Yoğun bakım üniteleri çeşitli hastalıklar veya acil tıbbi durumlar nedeniyle yatırılan kompleks ünitelerdir. Bu nedenle yoğun bakım ünitelerinde kullanılmak üzere çeşitli skorlama sistemleri geliştirilmiş ve ihtiyaçlara binanen zamanla güncellenmiştir. Çalışmamızda APACHE II, SAPS ve SOFA skorları incelenmiştir. Sepsis hastalarında mortalite oranı % 51 iken septik şoklu hastalarda bu oran daha yüksektir 2. Bu çalışmada septik şoklu hastalarda hem APACHE II hem SAPS hem de SOFA skorları sepsisli hastalara kıyasla daha yüksek bulunmuştur.

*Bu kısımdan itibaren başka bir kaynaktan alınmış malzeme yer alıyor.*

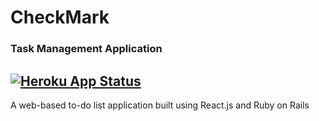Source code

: # CheckMark
### Task Management Application
[![Heroku App Status](http://heroku-shields.herokuapp.com/checkmark-app)](https://checkmark-app.herokuapp.com)
---
A web-based to-do list application built using React.js and Ruby on Rails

Gruplar arasında SAPS ve SOFA skorlarının karşılaştırması istatiksel olarak anlamlı bulunur iken gruplar arasında APACHE II skorları açısından istatiksel anlamlılık saptanmadı. Bu farklılık APACHE II skorlaması ile diğer skorlamalarda bakılan parametrelerdeki farklılıklara bağlandı.
OTH yüksekliği trombosit aktivitesinin yüksek olduğu anlamına gelir. Sepsis gibi inflamatıvar bir hastalıkta yoğun bakıma başvuru anında OTH yüksekliği inflamasyon şiddetini gösterebilmektedir. Günümüzde kullanımda olan bir çok yoğun bakım skorlama sistemi keşfedilmiş ve halen kullanılmaktadır. Çalışmamızın amacı olan yoğun bakıma başvuru anındaki OTH ile bu skorlama sistemleri arasındaki ilişkinin incelenmesinde hem grup 1 hem de grup 2 hastalarının tamamı ele alındığında başvuru anındaki OTH ile skorlama sistemleri arasında istatiksel açıdan anlamlı bir korelasyon saptanmamıştır. Bu sonuç geçerliliği kabul edilmiş olan skorlama sistemleri ile OTH’nin hastanın hastalık şiddeti veya prognozu ile ilgili yeterli bilgi vermediği şeklinde yorumlanmalıdır.
Her iki grup kendi içinde OTH’nın akut faz reaktanları ile ilişkisi açısından incelenmiştir. Hem sepsisli hastalarda hem de septik şoklu hastalarda OTH ile ESR ve CRP düzeyi arasında yapılan korelasyon analizinde istatiksel bir ilişki bulunmamıştır. Bu durum OTH’nın trombosit aktivitesini gösterse de pozitif akut faz reaktanları ile korelasyon göstermediğini ortaya koymaktadır.